Выбрать главу

— Лена, — спросил я, — объясни мне, что за странность? Что они от него хотят? Вот эти вот люди?

— Как, а ты не понимаешь?

— Нет.

— Они очень хотят, чтобы он умер. Вот умер бы он — и все стало бы на свое место. Это закон.

— Какой закон?

— А черт его знает! Вроде как закон рока. Рок потому и рок, что другого конца не признает. А еще это и наш российский закон — травить, пока не замордуем, а вот когда помрет, тут уже снимать шапки и вселенски вопить о величии покойника. Единственное, чего от Гребенщикова сейчас хотят, — чтобы он немедленно умер.

А вот этого не дождетесь! Боря был и остается здоровым и очень жизнеспособным человеком. Все его искусство имеет лишь относительное касательство к «року», ему глубоко чужды разложенческие мотивы обреченности, ранней смерти и всяческого иного темного декадентского шаманства. Он очень ясный, очень в основе своей здоровый, во всех отношениях нормальный человек. В нем живет мощное моцартовское, пушкинское начало, оно и дает ему вечную открытость, незащищенность, радость сочинять, петь, жить. С «роком» начало это никак не связано, напротив, прямо ему противоположно. В «роке», даже если ты и не таков, имидж идола обязывает тебя быть постоянно на грани смерти, постоянно в отчаянном бытовом дискомфорте, в дурмане наркотика, под темным крылом СПИДа. В Боре нет ничего подобного. Он физически крепок, душевно здоров, санитарно чистоплотен, хорошо вымыт, глубоко интеллигентен, высоко образован, начитан. Воззрения его глубоко несходны с моими, но различие это лишь выдает личностную самостоятельность его связей с белым светом и с миром.

Скажем, русское искусство XIX века Боря искренне считает «искусством мертвяков» и сам этот век — самым покойницким в истории русской культуры. Для меня же это Золотой век русской культуры, русского сознания, всего лучшего в русской истории. Заинтересовавшись его неожиданным высказыванием на эту тему, я как-то попытался выяснить причину такого мнения.
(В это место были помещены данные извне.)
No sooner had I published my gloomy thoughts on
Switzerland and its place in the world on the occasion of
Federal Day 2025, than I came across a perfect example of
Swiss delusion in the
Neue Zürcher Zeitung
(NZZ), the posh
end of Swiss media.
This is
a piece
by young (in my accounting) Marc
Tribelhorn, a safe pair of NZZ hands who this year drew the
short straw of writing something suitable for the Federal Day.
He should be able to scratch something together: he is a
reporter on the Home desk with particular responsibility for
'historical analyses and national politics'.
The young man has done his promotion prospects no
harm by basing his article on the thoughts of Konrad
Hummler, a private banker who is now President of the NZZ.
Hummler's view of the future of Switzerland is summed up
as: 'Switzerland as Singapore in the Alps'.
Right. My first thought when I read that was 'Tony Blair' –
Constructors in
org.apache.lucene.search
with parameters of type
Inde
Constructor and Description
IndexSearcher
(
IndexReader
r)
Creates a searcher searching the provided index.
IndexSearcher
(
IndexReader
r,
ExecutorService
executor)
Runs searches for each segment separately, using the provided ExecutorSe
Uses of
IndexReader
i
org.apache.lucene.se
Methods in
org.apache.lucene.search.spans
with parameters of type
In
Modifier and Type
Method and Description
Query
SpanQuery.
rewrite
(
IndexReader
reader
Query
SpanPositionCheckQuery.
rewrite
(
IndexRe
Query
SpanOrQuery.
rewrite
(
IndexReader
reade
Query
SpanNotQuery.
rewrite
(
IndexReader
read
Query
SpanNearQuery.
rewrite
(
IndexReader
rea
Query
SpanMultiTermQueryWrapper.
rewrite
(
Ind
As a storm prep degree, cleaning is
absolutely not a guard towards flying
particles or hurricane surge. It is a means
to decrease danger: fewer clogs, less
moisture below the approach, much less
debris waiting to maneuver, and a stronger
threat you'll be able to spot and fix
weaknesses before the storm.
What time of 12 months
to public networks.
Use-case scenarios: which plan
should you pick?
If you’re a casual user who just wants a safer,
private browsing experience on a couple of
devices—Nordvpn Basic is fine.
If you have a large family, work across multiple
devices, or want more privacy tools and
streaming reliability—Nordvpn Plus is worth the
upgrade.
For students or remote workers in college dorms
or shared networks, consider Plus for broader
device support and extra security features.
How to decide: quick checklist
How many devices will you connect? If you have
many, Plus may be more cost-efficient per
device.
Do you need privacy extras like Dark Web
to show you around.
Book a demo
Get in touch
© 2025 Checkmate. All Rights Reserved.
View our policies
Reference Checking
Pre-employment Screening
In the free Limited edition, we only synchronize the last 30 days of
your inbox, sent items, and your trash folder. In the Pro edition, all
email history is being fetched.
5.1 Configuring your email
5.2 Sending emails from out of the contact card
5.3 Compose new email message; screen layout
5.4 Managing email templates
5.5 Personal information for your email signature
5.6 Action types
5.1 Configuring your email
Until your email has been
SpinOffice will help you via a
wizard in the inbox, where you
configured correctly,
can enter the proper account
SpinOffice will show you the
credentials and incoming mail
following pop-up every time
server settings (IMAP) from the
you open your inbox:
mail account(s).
— Ну как же?! — пояснял он. — Этот век вводил природную мощь человеческого сознания в узкие академические рамки так называемого хорошего вкуса, тона, так называемой общественной нравственности. Но человек же значительно шире любой нравственности, в том числе и общественной. Только русское язычество, скажем, несравненно богаче всего этого «так называемого»…

Вскоре Борю занесло в Индию, потом в Тибет, к восточным медитативным культурам — во всем этом опять же не было ни малейшего декадентского распадничества. Просто его необычайно интересуют внерегламентные источники духовной энергетики человека, что для него равнозначно энергетике искусства. В поисках этих, как бы от самой природы идущих источников свободного, никем и ничем неангажированного искусства он и устремился на Восток — там для него истинный Золотой век, истинная открытость сознания забытым Европой вместилищам духа.

Видимо все же, наша достаточно уже долгая дружба в чем-то повлияла на него: два-три года назад он написал очень смешную, одну из самых превосходных своих песен «Дубровский». Значит, мне все же удалось частичку своей завороженности русским XIX веком передать и ему.

Так уж случалось, что мы много раз вместе оказывались за границей. Не то что бы вместе ездили на какие-то премьеры или концерты — сводил нас случай. Однажды, приехав в Америку с разбухшей окровавленной культей вместо руки (вставленный московским хирургом штырь проткнул мне кожу), я вовсе не ждал, что кто-либо меня встретит. До сих пор не знаю, каким чудом Боря и Африка оказались в аэропорту, встретили меня, отвезли домой, по пути заехали в аптеку, перевязали. Рассказываю об этом к тому, что Боря никоим образом не культивирует имидж особенного человека — он обыкновенный нормальный хороший человек. В его среде подобное не располагает к уважению — любая аномалия приветствуется значительно более. У Бори подобного нет и тени. Есть братская и романтическая жажда увидеть под суетными, уродливыми, дисгармоничными покровами нашей жизни Божий замысел, который, конечно же, изначально прекрасен.

— Боря, а какие были у тебя по-настоящему счастливые, хорошие мгновенья?

— Были, — ответил он. — Шел по нью-йоркской улице, навстречу толпа и в ней какой-то человек. Я почему-то задержался на нем взглядом и вдруг за хламидой волос, за ртом с двумя выбитыми зубами, слезящимися глазами вижу, что это загримированный под нью-йоркского люмпена лик Христа. Наваждение это продолжалось часа два. Я ехал куда-то в такси, смотрел в окно, и не было практически ни одного человека, на котором останавливался взгляд, ни мужчины, ни женщины, в чьих чертах под слоем грима не узнавался бы лик Христа. Потом это так же внезапно ушло, но случившегося не могу забыть.